Raad van State, 11-06-2014, ECLI:NL:RVS:2014:2083, 201307193/1/A2

Raad van State, 11-06-2014, ECLI:NL:RVS:2014:2083, 201307193/1/A2

Gegevens

Instantie
Raad van State
Datum uitspraak
11 juni 2014
Datum publicatie
11 juni 2014
ECLI
ECLI:NL:RVS:2014:2083
Zaaknummer
201307193/1/A2

Inhoudsindicatie

Bij besluit van 5 oktober 2011 heeft de Belastingdienst een aanvraag van [appellant] om een kindgebonden budget voor het jaar 2011 afgewezen.

Uitspraak

201307193/1/A2.

Datum uitspraak: 11 juni 2014

AFDELING

BESTUURSRECHTSPRAAK

Uitspraak op het hoger beroep van:

[appellant], wonende te Wateringen, gemeente Westland,

appellant,

tegen de uitspraak van de rechtbank Midden-Nederland, zittingsplaats Utrecht, van 22 juli 2013 in zaak nr. 12/3506 in het geding tussen:

[appellant]

en

de Belastingdienst/Toeslagen (hierna: de Belastingdienst).

Procesverloop

Bij besluit van 5 oktober 2011 heeft de Belastingdienst een aanvraag van [appellant] om een kindgebonden budget voor het jaar 2011 afgewezen.

Bij besluit van 27 september 2012 heeft de Belastingdienst het door [appellant] gemaakte bezwaar opnieuw ongegrond verklaard.

Bij uitspraak van 22 juli 2013 heeft de rechtbank het door [appellant] daartegen ingestelde beroep ongegrond verklaard.

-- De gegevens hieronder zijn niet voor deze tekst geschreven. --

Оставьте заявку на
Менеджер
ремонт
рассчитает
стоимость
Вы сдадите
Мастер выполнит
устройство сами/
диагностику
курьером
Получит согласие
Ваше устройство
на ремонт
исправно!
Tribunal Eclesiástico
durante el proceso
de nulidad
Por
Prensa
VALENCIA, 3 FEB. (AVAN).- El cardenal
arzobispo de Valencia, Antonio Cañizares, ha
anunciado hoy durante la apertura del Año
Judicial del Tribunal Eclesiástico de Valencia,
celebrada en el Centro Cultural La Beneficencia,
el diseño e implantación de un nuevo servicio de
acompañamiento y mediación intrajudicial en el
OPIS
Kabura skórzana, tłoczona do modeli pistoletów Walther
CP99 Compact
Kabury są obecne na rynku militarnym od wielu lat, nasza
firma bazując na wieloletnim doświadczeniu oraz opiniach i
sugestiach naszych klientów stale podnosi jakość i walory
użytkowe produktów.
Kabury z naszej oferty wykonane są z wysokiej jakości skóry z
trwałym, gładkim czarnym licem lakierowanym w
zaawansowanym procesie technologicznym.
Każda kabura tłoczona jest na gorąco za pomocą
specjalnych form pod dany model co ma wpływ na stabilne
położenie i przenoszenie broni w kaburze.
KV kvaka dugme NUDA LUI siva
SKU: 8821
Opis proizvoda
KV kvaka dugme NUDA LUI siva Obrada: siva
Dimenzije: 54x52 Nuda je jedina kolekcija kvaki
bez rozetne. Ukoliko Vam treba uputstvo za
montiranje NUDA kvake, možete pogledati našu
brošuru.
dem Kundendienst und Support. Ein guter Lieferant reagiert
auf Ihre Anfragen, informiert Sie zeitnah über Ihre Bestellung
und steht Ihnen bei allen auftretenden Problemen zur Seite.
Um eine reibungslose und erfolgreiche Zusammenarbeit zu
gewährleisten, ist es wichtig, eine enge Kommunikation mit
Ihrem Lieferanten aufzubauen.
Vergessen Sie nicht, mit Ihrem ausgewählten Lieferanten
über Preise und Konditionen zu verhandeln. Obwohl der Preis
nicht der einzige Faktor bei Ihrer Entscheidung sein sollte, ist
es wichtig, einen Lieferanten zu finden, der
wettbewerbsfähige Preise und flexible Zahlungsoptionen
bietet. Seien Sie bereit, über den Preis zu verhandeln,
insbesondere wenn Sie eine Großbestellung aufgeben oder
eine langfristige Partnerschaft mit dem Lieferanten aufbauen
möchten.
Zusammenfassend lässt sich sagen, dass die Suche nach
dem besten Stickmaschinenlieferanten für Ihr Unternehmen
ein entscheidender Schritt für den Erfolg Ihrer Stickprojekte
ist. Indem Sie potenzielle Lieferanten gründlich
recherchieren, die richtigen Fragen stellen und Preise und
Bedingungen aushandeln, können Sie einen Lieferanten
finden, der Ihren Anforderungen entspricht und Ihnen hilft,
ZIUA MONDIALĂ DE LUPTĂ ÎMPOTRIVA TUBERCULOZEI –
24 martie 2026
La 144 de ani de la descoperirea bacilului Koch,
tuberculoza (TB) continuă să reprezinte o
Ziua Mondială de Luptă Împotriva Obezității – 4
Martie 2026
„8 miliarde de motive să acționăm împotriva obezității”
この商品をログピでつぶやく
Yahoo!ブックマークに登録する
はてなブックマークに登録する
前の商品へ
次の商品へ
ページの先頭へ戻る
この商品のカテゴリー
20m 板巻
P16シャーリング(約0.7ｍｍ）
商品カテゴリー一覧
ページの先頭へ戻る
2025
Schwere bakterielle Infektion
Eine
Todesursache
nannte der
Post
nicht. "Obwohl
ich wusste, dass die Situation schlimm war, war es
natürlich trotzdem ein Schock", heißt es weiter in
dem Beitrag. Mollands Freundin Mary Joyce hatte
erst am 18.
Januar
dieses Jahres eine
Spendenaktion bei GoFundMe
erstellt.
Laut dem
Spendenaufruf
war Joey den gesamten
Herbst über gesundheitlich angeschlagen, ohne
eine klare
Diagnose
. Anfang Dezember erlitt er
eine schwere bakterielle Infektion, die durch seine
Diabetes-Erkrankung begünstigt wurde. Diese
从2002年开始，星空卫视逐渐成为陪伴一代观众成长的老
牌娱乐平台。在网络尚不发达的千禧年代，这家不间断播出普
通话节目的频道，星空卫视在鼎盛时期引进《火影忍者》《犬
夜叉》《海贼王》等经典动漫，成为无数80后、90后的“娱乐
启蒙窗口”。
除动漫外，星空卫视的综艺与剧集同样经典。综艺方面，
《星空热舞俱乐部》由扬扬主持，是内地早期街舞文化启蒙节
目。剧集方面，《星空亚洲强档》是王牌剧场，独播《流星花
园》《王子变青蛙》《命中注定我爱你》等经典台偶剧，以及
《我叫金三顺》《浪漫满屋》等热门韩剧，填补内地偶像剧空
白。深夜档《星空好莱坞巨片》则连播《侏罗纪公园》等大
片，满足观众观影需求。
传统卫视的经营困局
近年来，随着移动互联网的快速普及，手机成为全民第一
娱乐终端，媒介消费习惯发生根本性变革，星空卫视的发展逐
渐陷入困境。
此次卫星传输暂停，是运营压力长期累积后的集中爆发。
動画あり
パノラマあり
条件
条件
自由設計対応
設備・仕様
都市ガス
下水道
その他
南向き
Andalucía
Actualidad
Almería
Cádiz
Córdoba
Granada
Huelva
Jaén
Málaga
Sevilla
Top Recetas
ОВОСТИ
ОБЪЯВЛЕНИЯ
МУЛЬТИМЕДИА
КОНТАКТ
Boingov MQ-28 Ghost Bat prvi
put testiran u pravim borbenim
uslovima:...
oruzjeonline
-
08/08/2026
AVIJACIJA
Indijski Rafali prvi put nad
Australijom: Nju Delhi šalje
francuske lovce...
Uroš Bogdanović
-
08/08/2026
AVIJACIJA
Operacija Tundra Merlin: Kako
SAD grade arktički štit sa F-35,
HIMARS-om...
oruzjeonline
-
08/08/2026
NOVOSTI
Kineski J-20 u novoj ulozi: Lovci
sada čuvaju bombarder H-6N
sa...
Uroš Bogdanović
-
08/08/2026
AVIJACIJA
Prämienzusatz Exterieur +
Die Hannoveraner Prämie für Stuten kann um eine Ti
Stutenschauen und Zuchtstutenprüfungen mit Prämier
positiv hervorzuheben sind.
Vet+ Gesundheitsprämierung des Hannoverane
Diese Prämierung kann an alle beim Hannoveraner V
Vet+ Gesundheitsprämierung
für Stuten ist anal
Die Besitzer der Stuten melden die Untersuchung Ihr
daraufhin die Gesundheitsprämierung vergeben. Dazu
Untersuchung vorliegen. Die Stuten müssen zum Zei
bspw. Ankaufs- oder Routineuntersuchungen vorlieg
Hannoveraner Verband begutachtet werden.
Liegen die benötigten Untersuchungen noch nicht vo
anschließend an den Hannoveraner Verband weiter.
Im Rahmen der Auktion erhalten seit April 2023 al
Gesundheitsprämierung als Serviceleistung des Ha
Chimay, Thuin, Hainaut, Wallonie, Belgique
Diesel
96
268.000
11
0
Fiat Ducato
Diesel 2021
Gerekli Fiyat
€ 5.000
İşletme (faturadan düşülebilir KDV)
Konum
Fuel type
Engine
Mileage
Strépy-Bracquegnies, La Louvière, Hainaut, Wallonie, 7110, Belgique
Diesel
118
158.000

Deze uitspraak is aangehecht.

Tegen deze uitspraak hebben [appellant] en anderen hoger beroep ingesteld.

De Belastingdienst heeft een verweerschrift ingediend.

[appellant] heeft nadere stukken ingediend.

De Afdeling heeft de zaak ter zitting behandeld op 27 februari 2014, waar [appellant], vertegenwoordigd door mr. J. Klaas, advocaat te Haarlem, en de Belastingdienst, vertegenwoordigd door mr. J.H.E. van der Meer, werkzaam bij de Belastingdienst, zijn verschenen.

Overwegingen

1. Ingevolge artikel 8, eerste lid, van het Verdrag tot bescherming van de rechten van de mens en fundamentele vrijheden (hierna: EVRM) heeft een ieder recht op respect voor zijn privé leven, zijn familie- en gezinsleven, zijn woning en zijn correspondentie.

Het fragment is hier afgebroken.